> [Study questions]:
a: Copy word for word the part of the passage on 2002 financial results that begins with the words containing "Interest expense in" and ends with "for development activities.".
b: Using the passage on 2002 financial results, decide whether each statement below agrees with it. Answer yes or no, and quote the deciding words. (i) The rise in interest expense in 2002 came from borrowings for the Invasion acquisition and for development activities. (ii) G&A per Mcfe fell in 2002 compared with 2001. (iii) The company currently has off-balance sheet arrangements that are material to investors.

***** Passage shown *****

Exploration expense increased $13.8 million to $21.3 million in 2002 from $7.5 million in 2001. Abandoned lease expense increased $9.7 million to $12.6 million in 2002 from $2.9 million in 2001, as a result of increased exploration activity in both the U.S. and Canada. Dry hole expense increased $3.4 million to $5.7 million in 2002 from $2.3 million in 2001.

 

General and administrative expense (“G&A”) in 2002 was $9.6 million, up $1.5 million from $8.1 million in 2001, due primarily to increased payroll costs and legal expense associated with our claims against Enron North America (“Enron”). See Item 3 – “Legal Proceedings.” G&A per Mcfe increased 2% in 2002 from 2001.

 

Interest expense in 2002 was $14.3 million, up $1.0 million from 2001 due to borrowings under our credit facility for the Invasion acquisition and for development activities.

 

Income tax expense for 2002 was a deferred tax benefit of $4.7 million compared to $0.2 million tax expense in 2001 for Canadian income taxes associated with Invasion. We had a net operating loss carryforward for U.S. federal income tax purposes of $42.4 million at December 31, 2002 and $21.8 million at December 31, 2001. The tax benefits of carryforwards are recorded as an asset to the extent that management assesses the future utilization of such carryforwards as “more likely than not.” When the future utilization of some portion of the carryforwards is determined not to be “more likely than not,” a valuation allowance is provided to reduce the recorded tax benefits from such assets. At December 31, 2002 and 2001, a valuation allowance was provided to reduce deferred tax assets to an amount equal to deferred tax liabilities for U.S. Federal taxes. Accordingly, no U.S. Federal income tax expense was recognized in 2002, and income tax benefits were recognized in 2001 only to the extent of our existing deferred income tax liability.

 

Net loss available for common stock was $52.2 million and basic loss per share was $5.59 in 2002 compared to net income available for common stock of $6.2 million and basic net earnings per share of $0.67 in 2001.

 

Off-Balance Sheet Arrangements

 

We do not currently have any off-balance sheet arrangements that have or are reasonably likely to have a current or future effect on our financial condition, revenues or expenses, results of operations, liquidity, capital expenditures or capital resources that are material to investors.

***** Records shown *****

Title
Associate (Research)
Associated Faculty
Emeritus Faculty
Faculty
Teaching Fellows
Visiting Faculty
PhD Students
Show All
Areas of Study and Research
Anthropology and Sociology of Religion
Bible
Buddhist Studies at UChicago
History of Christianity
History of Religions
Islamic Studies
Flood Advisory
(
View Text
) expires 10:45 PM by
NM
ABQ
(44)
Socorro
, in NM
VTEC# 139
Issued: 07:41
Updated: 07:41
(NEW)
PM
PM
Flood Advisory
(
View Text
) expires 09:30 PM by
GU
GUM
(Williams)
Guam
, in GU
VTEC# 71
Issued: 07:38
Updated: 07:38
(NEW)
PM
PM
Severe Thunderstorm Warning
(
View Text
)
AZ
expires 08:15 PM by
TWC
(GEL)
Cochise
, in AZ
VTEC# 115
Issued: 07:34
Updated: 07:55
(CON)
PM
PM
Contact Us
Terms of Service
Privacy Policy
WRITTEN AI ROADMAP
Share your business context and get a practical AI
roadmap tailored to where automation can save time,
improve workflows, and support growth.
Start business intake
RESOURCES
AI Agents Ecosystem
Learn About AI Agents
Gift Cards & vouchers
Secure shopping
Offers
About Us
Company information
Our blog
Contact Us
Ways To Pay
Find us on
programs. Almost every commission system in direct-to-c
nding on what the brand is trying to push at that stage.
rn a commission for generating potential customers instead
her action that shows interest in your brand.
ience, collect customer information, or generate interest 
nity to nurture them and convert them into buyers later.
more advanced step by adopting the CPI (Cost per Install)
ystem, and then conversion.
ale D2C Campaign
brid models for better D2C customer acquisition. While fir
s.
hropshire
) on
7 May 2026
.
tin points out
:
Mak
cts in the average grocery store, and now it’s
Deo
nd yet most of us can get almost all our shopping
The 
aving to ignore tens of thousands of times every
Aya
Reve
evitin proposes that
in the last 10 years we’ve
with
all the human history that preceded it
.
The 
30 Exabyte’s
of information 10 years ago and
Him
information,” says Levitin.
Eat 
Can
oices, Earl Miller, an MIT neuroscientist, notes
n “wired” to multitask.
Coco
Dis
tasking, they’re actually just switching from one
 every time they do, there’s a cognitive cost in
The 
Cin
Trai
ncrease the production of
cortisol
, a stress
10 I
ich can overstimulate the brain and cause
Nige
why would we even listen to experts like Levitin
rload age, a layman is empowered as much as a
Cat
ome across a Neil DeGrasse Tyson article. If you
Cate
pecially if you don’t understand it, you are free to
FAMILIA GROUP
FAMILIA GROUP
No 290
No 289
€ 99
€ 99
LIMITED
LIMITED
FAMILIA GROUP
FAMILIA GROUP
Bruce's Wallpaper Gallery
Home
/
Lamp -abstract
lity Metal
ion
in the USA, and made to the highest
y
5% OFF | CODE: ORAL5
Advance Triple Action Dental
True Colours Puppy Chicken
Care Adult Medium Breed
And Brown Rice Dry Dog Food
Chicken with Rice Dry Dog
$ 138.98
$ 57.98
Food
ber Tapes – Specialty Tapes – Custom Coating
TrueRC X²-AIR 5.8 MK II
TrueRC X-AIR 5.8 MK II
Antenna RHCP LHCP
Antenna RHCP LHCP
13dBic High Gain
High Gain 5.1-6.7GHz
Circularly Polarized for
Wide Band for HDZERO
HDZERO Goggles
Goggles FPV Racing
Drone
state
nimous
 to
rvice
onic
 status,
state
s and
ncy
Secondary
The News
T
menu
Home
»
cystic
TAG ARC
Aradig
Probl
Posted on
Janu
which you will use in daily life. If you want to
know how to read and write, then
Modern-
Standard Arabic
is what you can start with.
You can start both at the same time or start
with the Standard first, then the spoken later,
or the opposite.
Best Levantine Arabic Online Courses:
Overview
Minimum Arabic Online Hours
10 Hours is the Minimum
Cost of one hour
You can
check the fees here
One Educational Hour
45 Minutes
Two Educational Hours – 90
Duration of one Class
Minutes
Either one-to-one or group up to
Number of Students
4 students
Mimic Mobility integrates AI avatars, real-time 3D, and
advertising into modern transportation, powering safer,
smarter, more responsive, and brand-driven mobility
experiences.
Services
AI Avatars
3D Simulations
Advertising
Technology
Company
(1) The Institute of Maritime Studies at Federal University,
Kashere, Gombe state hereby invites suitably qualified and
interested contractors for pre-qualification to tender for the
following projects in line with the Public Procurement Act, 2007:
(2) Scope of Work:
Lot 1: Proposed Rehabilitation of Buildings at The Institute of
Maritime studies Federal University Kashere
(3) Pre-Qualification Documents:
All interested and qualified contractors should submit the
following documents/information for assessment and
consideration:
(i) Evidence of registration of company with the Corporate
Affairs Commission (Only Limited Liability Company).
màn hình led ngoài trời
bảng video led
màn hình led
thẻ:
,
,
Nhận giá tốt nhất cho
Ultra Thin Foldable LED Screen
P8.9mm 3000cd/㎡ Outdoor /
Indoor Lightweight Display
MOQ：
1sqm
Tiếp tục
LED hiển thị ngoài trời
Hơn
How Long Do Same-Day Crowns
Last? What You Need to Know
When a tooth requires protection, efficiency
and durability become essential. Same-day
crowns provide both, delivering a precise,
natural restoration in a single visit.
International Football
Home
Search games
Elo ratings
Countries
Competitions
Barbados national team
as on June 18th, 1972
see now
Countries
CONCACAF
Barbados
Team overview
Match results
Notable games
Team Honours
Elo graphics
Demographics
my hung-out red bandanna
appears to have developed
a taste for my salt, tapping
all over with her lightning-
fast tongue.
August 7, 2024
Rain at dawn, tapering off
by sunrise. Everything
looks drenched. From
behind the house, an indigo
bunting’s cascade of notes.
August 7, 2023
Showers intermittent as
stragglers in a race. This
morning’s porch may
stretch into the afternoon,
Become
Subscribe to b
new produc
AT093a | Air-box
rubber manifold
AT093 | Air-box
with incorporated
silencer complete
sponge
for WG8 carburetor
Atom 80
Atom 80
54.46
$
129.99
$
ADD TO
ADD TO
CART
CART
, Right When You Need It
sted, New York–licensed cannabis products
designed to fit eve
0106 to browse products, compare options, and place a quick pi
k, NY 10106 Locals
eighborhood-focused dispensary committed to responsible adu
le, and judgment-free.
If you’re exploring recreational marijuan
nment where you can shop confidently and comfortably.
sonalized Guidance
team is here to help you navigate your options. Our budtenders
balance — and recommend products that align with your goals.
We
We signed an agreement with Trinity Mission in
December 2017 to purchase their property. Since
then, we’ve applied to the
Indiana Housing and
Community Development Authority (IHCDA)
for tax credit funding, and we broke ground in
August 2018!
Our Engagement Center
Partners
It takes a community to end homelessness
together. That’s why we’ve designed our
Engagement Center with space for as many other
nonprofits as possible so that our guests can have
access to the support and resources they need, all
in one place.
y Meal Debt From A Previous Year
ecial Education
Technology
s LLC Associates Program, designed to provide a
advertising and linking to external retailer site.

*****

> [Task-by-task outputs]:
a:
Interest expense in 2002 was $14.3 million, up $1.0 million from 2001 due to borrowings under our credit facility for the Invasion acquisition and for development activities.

b:
(i) Yes: "due to borrowings under our credit facility for the Invasion acquisition and for development activities."
(ii) No: "G&A per Mcfe increased 2% in 2002 from 2001."
(iii) No: "We do not currently have any off-balance sheet arrangements that have or are reasonably likely to have a current or future effect on our financial condition, revenues or expenses, results of operations, liquidity, capital expenditures or capital resources that are material to investors."